Work item: Pull every line from the records that has the word "social" in it.

Records for this task:

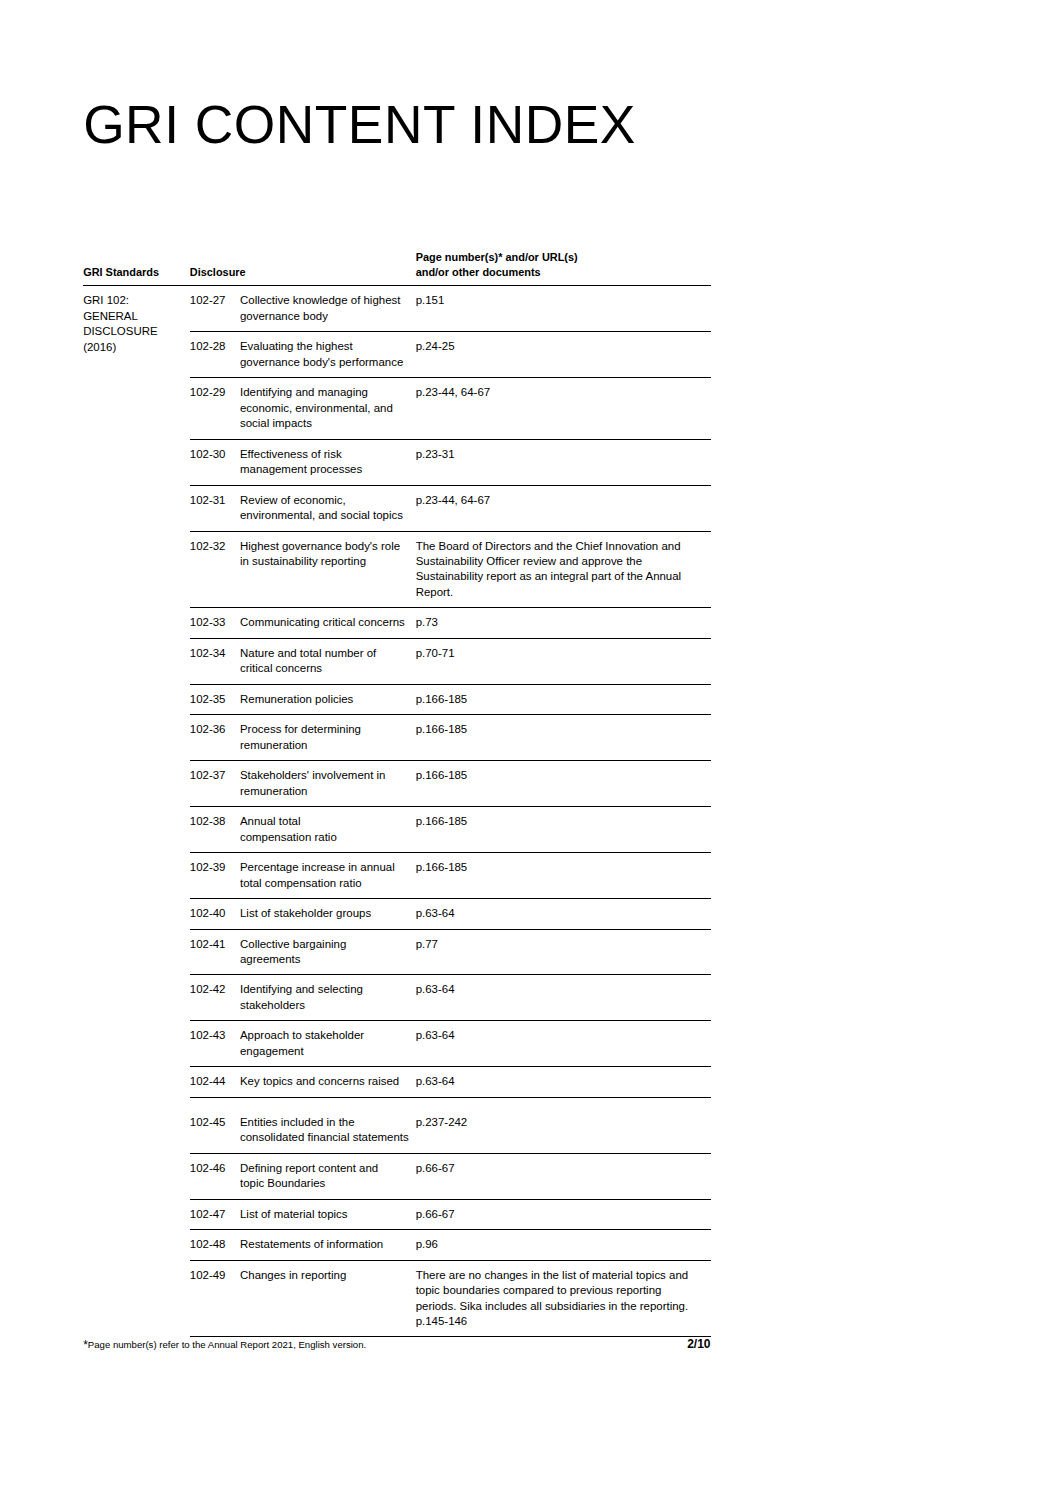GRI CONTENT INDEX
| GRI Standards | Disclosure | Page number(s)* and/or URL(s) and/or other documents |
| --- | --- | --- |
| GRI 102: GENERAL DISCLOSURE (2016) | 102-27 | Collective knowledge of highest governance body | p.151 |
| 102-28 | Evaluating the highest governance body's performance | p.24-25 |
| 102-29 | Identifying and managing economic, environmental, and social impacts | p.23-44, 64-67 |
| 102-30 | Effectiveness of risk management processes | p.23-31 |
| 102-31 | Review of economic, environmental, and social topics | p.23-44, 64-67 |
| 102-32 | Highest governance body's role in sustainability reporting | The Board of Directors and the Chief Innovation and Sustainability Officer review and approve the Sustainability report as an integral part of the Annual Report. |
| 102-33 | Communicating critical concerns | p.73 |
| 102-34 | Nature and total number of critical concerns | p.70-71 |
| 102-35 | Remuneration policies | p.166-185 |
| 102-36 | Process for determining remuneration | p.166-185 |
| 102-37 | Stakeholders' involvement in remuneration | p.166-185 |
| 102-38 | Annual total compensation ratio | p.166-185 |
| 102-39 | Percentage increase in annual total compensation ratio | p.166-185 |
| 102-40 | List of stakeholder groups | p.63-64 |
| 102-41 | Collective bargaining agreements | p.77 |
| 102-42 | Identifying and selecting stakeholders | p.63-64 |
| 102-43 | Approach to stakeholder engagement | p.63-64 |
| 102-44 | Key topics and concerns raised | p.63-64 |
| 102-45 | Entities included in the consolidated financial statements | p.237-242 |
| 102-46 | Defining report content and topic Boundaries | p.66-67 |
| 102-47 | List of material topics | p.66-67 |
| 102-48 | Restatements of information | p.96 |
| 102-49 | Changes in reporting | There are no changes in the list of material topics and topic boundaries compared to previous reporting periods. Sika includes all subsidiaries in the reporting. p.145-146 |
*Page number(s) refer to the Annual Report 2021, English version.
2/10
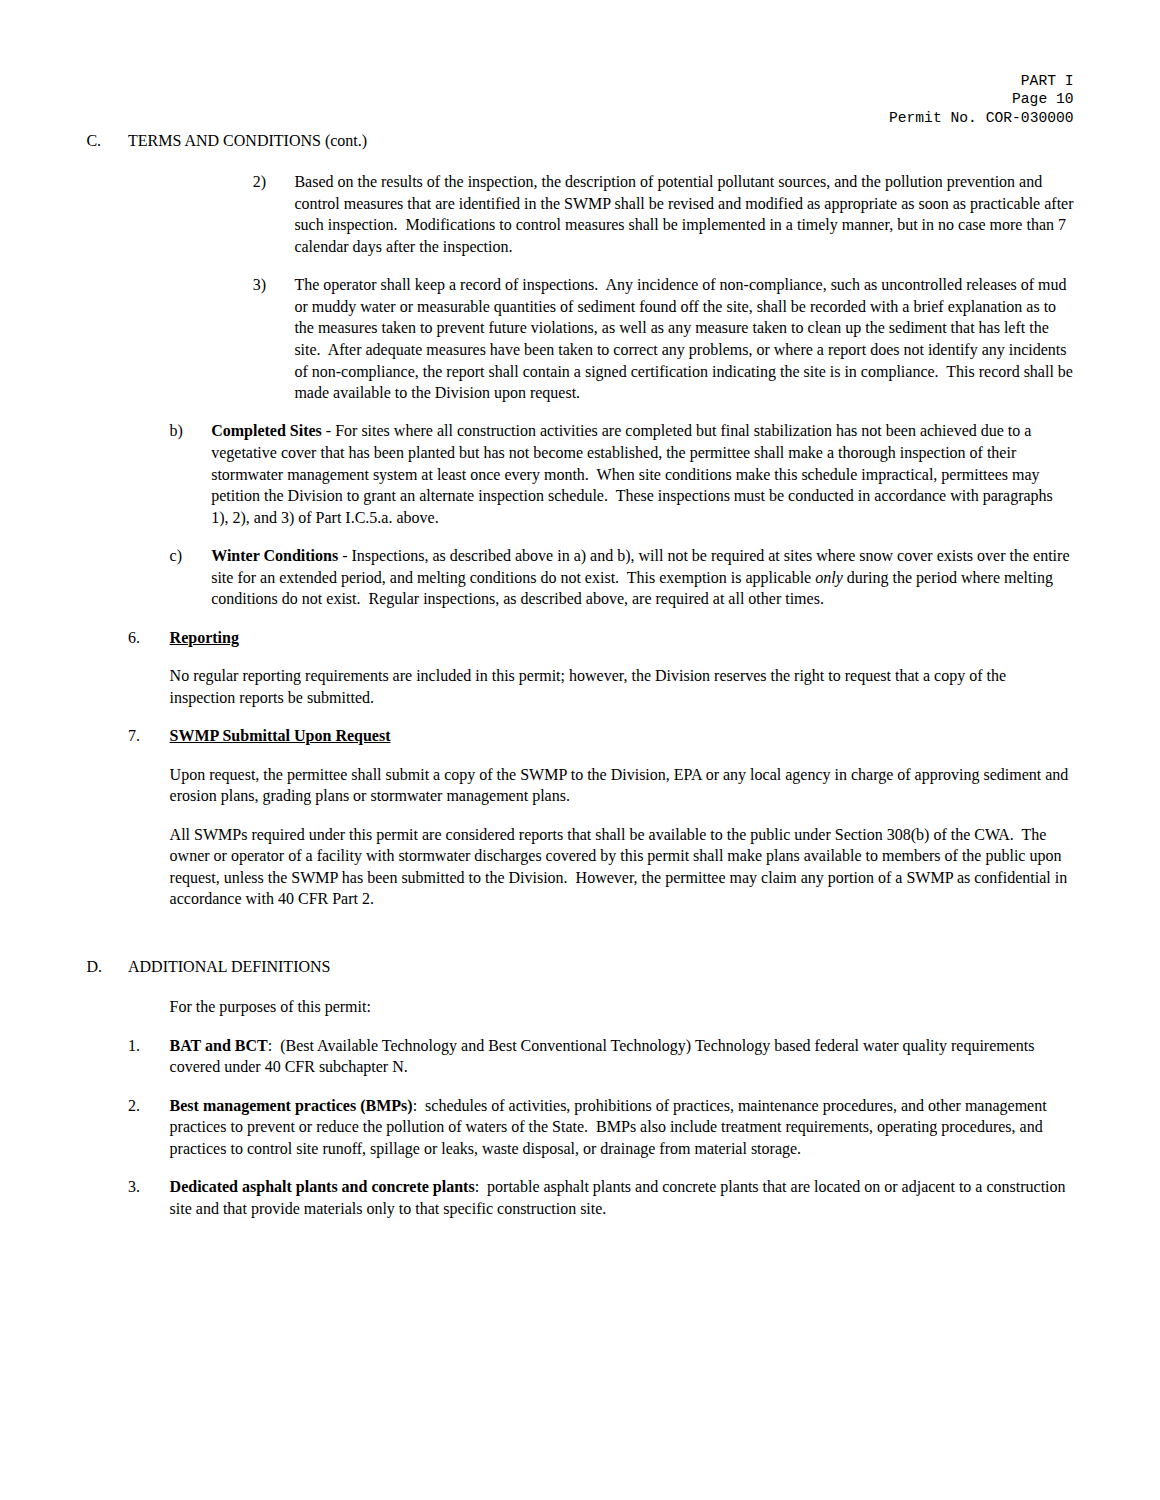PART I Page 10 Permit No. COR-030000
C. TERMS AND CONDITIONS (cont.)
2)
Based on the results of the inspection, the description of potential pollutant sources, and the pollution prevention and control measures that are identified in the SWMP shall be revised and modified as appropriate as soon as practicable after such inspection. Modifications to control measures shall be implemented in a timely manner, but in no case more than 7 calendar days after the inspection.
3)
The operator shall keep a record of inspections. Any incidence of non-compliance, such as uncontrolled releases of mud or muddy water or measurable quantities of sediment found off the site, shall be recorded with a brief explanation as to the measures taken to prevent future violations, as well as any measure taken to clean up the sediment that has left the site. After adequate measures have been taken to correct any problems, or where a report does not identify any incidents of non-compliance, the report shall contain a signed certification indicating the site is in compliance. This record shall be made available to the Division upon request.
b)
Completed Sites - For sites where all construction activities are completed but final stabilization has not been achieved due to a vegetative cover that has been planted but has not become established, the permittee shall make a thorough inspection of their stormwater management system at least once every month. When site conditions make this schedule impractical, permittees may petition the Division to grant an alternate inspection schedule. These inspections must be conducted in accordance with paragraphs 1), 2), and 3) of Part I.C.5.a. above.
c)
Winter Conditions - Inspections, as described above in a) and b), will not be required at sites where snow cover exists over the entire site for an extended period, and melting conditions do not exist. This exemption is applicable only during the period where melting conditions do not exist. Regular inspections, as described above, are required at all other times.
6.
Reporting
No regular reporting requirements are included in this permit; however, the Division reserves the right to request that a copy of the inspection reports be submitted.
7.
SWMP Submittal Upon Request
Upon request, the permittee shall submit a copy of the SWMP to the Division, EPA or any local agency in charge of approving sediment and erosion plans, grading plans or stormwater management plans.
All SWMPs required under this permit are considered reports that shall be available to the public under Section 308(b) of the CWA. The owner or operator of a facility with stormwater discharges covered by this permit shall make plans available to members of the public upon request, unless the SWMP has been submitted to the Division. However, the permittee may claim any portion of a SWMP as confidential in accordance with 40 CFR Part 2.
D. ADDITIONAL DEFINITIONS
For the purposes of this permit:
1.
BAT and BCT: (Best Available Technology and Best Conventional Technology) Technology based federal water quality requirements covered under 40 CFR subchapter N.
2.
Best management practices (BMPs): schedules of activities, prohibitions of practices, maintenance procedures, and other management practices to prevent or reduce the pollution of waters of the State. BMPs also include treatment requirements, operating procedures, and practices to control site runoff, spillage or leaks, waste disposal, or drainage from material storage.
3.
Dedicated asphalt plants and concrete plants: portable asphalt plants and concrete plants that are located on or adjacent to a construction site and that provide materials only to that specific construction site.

Your response:
| 102-29 | Identifying and managing economic, environmental, and social impacts | p.23-44, 64-67 |
| 102-31 | Review of economic, environmental, and social topics | p.23-44, 64-67 |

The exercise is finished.